Study text:
Does the system always work? No, I'm sure there are times when peer pressure or other influences convince people at Valve to work more hours than they'd like. I think just recognizing "crunch" as a clear failure of planning is a damn fine start for fixing those sort of problems, though.

You need to understand that 11,500 dinners served isn't a total you end up with because you needed to change some things after a bad reception to an E3 demo, or a "normal" drive to hit a rigid release target (X-Box One launch window). That's a number you arrive at because someone in management drew out the schedule and literally said, "Okay, we can force everyone to crunch through all of September, so that's 25% more man-hours we can squeeze out for these tasks." You don't accidentally end up needing hundreds of thousands of extra man-hours on a project unless you're truly, phenomenally incompetent; that is a completely premeditated act.
 

Seanspeed

Banned
5) Plan for delays or production issues. If nothing comes up people will just simply deliver better product.
Always easier said than done, I'm sure. And do you know that they don't already? That seems like basic project management 101.

Design the timeline with the actual resources needed in mind, if you then finish early you are golden. Basically, have realistic expectations and deadlines for the resources you have. Don't hope that everything will be perfect, because it won't be. Acknowledge that with extra resources instead of just throwing overtime at the problem.
What resources will be needed is probably hard to tell ahead of time. Especially with games that take more than a year to make.

I really just think you guys are making it sound like such a simple idea, while in reality its likely a far more complex and involving issue.
 
The worst part is that it isn't even efficient. The American standard 40-hour work week already pushes the limit of how much productive work you can squeeze out of the average employee. There's a pretty sharp fall-off in productivity for most people beyond that point, and from an employer perspective you really want to sit in that "sweet spot" where you're getting the maximum efficiency for the wage you're paying. To go over it means you're effectively getting less of an employee - because let's face it, we all start to lose a few steps when pushed beyond a certain point - but still paying full price for them.

Data extract:
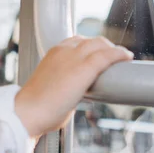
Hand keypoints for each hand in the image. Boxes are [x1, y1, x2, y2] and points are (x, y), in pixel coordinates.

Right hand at [15, 36, 132, 136]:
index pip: (76, 41)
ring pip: (100, 44)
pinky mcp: (84, 69)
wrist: (27, 112)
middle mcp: (63, 51)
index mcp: (52, 54)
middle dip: (104, 47)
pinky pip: (107, 55)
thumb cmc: (35, 106)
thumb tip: (74, 94)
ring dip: (112, 50)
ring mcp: (74, 58)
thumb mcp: (48, 86)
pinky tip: (126, 57)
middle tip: (111, 60)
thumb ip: (63, 83)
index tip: (97, 54)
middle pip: (91, 40)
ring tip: (121, 59)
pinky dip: (119, 54)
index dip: (90, 46)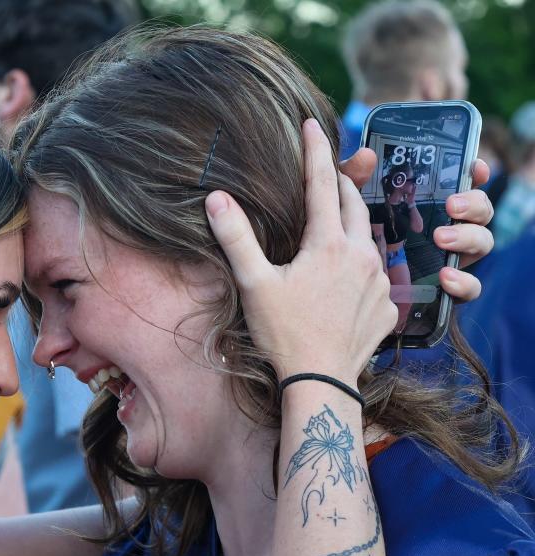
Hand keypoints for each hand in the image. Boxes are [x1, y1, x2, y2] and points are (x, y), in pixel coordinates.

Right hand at [205, 119, 395, 383]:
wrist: (322, 382)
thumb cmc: (283, 333)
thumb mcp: (254, 284)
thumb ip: (236, 237)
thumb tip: (216, 197)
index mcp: (329, 244)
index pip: (322, 183)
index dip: (316, 150)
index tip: (313, 123)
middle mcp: (362, 255)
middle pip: (353, 204)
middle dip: (339, 184)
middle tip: (325, 173)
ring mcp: (380, 281)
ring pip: (369, 238)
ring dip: (352, 225)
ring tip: (336, 224)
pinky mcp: (388, 306)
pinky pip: (379, 273)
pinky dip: (362, 264)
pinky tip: (347, 275)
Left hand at [341, 151, 494, 302]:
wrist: (336, 298)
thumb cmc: (344, 246)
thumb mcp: (343, 210)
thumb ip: (352, 180)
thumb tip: (365, 156)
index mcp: (428, 205)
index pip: (462, 182)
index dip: (475, 171)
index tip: (474, 166)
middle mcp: (446, 229)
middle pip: (479, 210)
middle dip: (473, 203)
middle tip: (451, 205)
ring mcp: (447, 260)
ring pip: (481, 243)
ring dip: (468, 236)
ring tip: (441, 237)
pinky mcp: (442, 291)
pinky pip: (470, 288)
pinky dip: (464, 282)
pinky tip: (445, 277)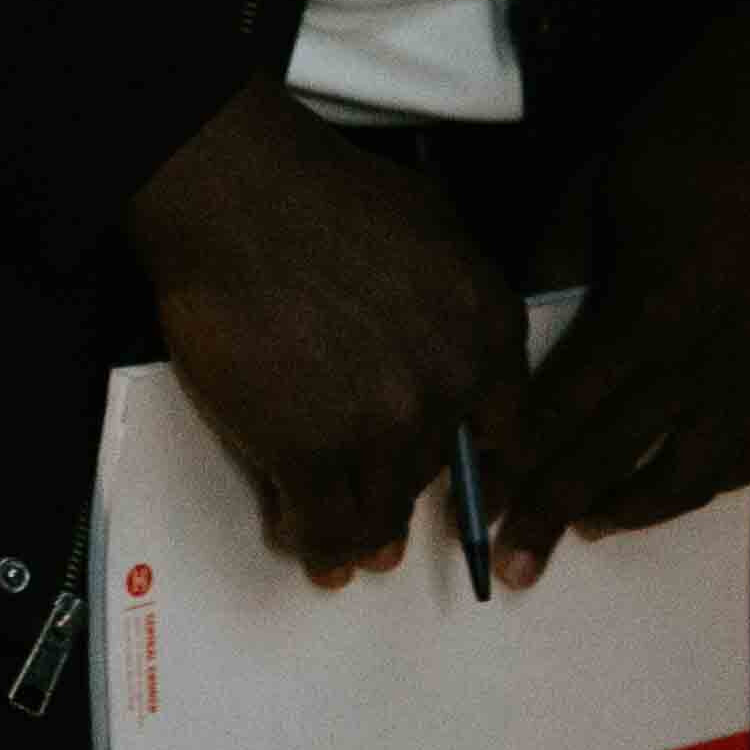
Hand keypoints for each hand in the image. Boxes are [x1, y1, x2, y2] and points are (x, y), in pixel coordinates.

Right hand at [123, 83, 523, 586]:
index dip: (480, 463)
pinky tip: (301, 539)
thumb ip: (455, 300)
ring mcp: (382, 427)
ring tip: (348, 552)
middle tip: (386, 519)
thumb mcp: (435, 230)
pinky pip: (323, 523)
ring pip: (381, 511)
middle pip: (434, 473)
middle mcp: (449, 387)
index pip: (506, 430)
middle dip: (404, 492)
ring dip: (361, 533)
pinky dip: (313, 541)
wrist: (243, 201)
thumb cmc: (326, 197)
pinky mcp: (311, 454)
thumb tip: (448, 340)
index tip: (470, 487)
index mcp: (488, 330)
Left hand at [478, 11, 749, 579]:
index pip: (573, 408)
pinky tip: (687, 484)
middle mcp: (719, 348)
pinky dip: (724, 477)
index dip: (523, 459)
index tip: (481, 497)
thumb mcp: (604, 184)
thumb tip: (518, 333)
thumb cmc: (692, 127)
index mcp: (659, 302)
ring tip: (597, 523)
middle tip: (513, 561)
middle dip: (560, 511)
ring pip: (704, 471)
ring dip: (643, 508)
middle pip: (625, 456)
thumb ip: (562, 267)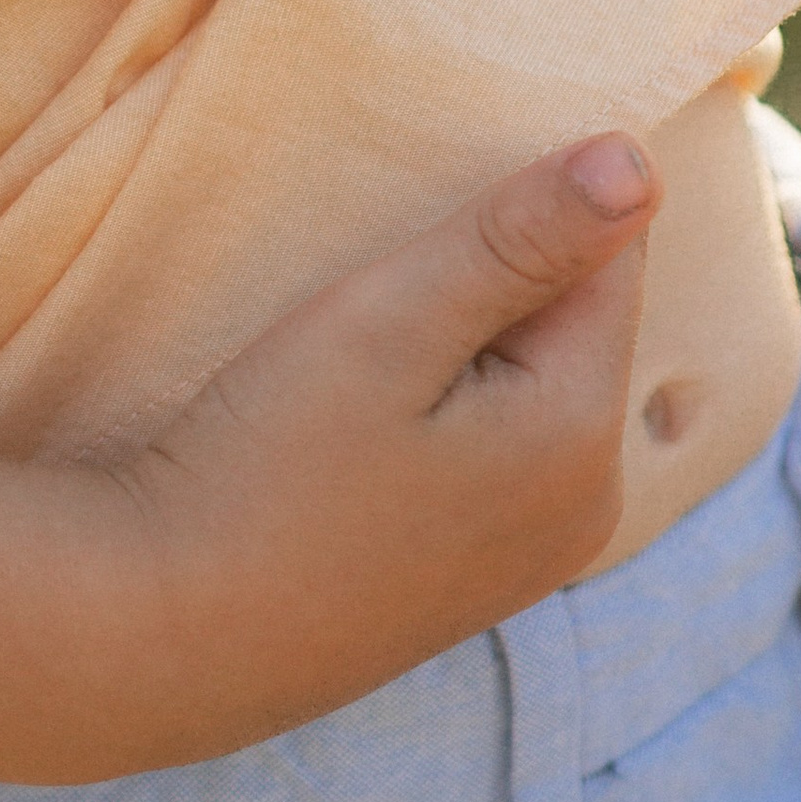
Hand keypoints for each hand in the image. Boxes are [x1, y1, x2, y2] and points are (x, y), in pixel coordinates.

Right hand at [114, 134, 661, 754]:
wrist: (162, 639)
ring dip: (465, 346)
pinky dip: (446, 412)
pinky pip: (498, 451)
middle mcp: (588, 505)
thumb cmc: (263, 468)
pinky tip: (359, 432)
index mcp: (582, 433)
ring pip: (532, 383)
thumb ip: (520, 238)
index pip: (608, 252)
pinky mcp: (478, 580)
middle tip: (375, 302)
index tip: (419, 234)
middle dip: (496, 283)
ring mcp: (535, 555)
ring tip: (358, 368)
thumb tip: (638, 161)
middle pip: (575, 322)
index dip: (517, 213)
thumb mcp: (388, 322)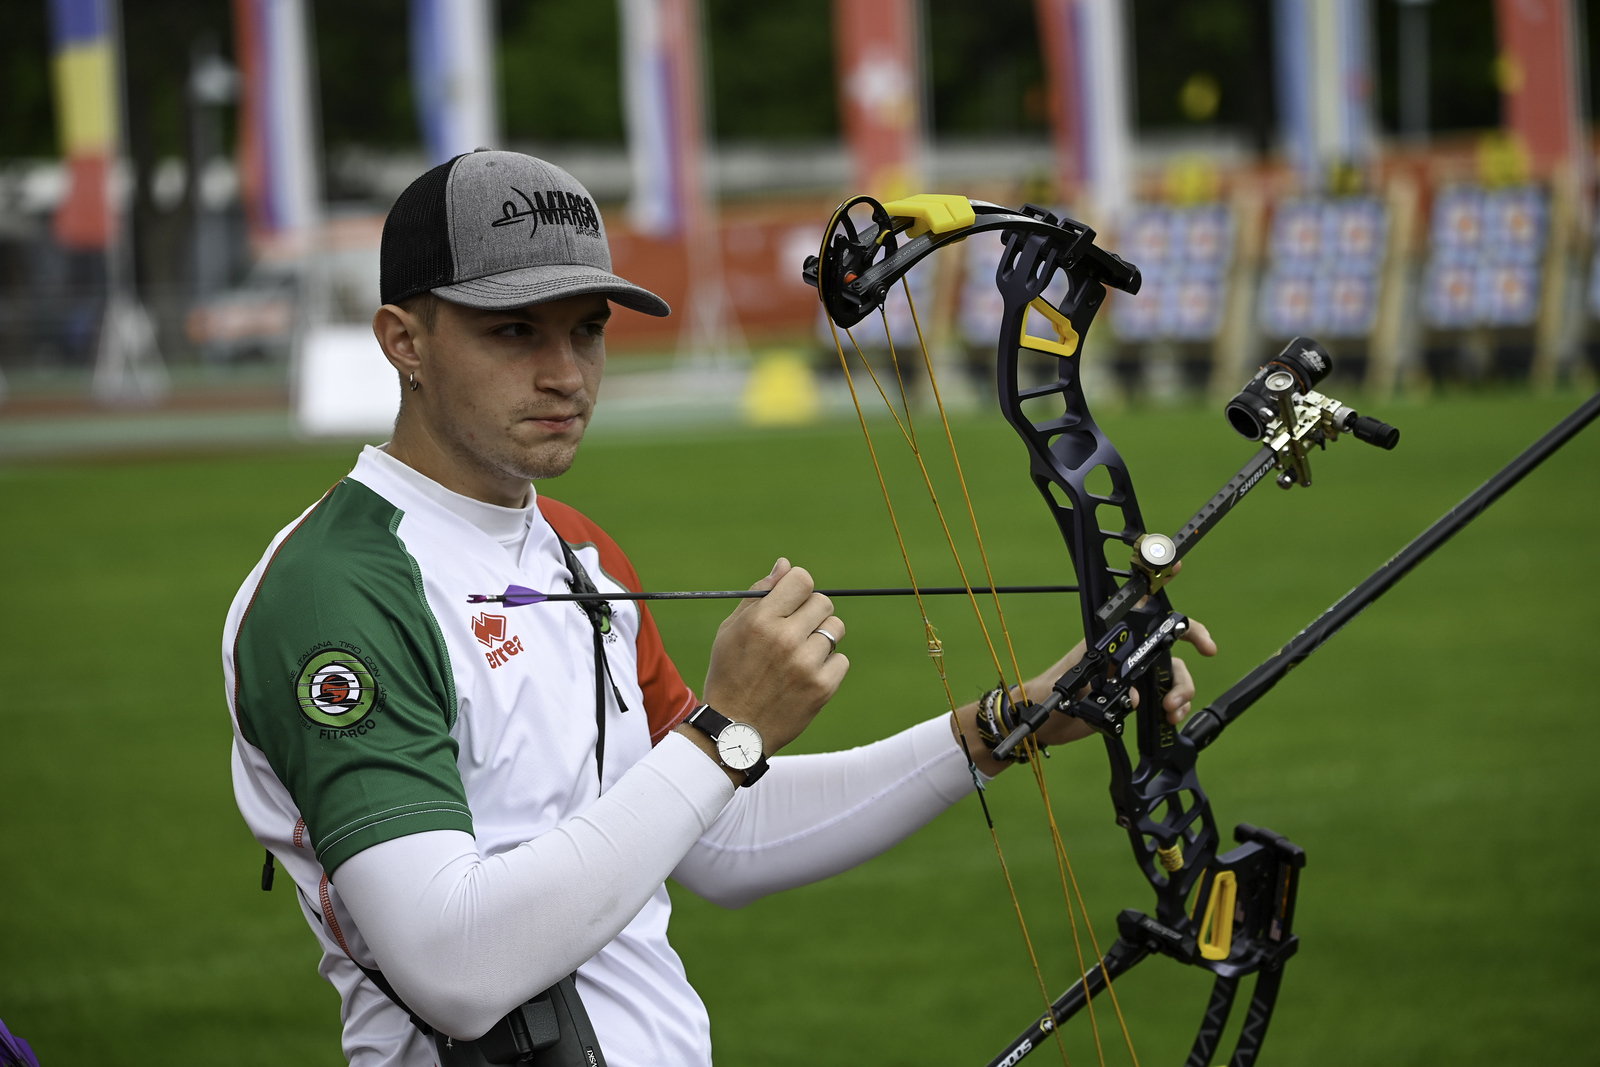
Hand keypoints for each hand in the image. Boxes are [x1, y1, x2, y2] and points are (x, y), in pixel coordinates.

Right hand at [679, 559, 848, 778]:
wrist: (735, 730)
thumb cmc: (730, 675)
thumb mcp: (731, 630)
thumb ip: (760, 594)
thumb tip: (786, 566)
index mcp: (761, 620)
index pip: (802, 580)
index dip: (799, 588)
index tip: (793, 602)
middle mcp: (785, 638)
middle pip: (823, 602)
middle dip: (812, 613)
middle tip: (796, 631)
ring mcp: (806, 664)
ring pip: (835, 630)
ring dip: (822, 638)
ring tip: (800, 655)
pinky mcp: (822, 687)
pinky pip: (841, 660)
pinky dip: (828, 666)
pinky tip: (806, 676)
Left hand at [951, 617, 1217, 778]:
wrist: (1044, 719)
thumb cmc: (1054, 688)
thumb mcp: (1079, 676)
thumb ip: (1107, 682)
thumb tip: (1135, 697)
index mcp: (1117, 639)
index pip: (1152, 617)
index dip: (1180, 616)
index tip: (1203, 638)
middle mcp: (1130, 655)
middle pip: (1172, 656)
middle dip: (1182, 677)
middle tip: (1175, 699)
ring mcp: (1134, 677)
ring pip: (1172, 680)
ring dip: (1179, 696)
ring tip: (1171, 713)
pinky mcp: (1136, 699)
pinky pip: (1165, 701)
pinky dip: (1173, 709)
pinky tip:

Exercise aim: Extend the forum discussion about crunch in game development by writing what comes after its final paragraph. The items come from a separate source unrelated to the forum text.

Expected answer:
There are jobs where you can get away with having a dramatic decline in employee productivity without having it cause massive problems - basically any time you just need a warm body present and going through the motions - but software development really isn't one of them. The quality of work you're going to get from a programmer who's been at it for fourteen hours straight really isn't worth it.

And don't even give me the whole, "There's no other way, they only had so much time to get it done!" argument. They could have used a larger team and worked them normal hours for the duration of development. That costs money, but so does crunching - lost man-hours due to declining quality of work, creation or exacerbation of health problems due to poor diet, stress, and a lack of exercise, employee retention problems, and all those "free" dinners add up - and beyond a certain point it actually becomes more cost-efficient to just treat your employees decently and spend a little bit more on actually having the labor to meet your needs reasonably, rather than spending it shoveling Red Bull into them and then paying it out in health insurance claims, anyway.

Great post.
 

Nerix

Member
Where is Ryse being developed? I know that their headquarter is in Germany, and there are quite strict employee protection laws in place. So probably not there, otherwise they would get some trouble if an employee or the staff association would file a complaint.
 

Dead Man

Member
Always easier said than done, I'm sure. And do you know that they don't already? That seems like basic project management 101.


What resources will be needed is probably hard to tell ahead of time. Especially with games that take more than a year to make.

I really just think you guys are making it sound like such a simple idea, while in reality its likely a far more complex and involving issue.

And I suspect I am not alone in feeling like you and the others making similar arguments are making it sound impossible just because it it is not the norm.

As far as I know every other industry is able to allocate resources for projects without requiring something like crunch time. Yes, some businesses within certain industries are very bad at it, but I don't know of any other industry in which this sort of thing would be accepted. At best it is exceptionalism to excuse in video game/software development, and I think it might often be a just a lack of imagination that creates the idea that there is no alternative.

There are alternatives, they are just harder for managers and project leaders to implement, so they won't.
 
Before I say anything first let me preface this with:
I am a developer, I stay doing this job because I love it and I believe in the games I make and am passionate about creating cool experiences for people to enjoy.

I have worked across 5 different AAA titles and 3 companies. There has been crunch with them all. The worst of them has been horrible, I have kids & wife and all those those hours wasted that you could be with them for a game that sometimes does not even live up to expectations, even if it is the best game ever is it worth missing out on your kids first few years?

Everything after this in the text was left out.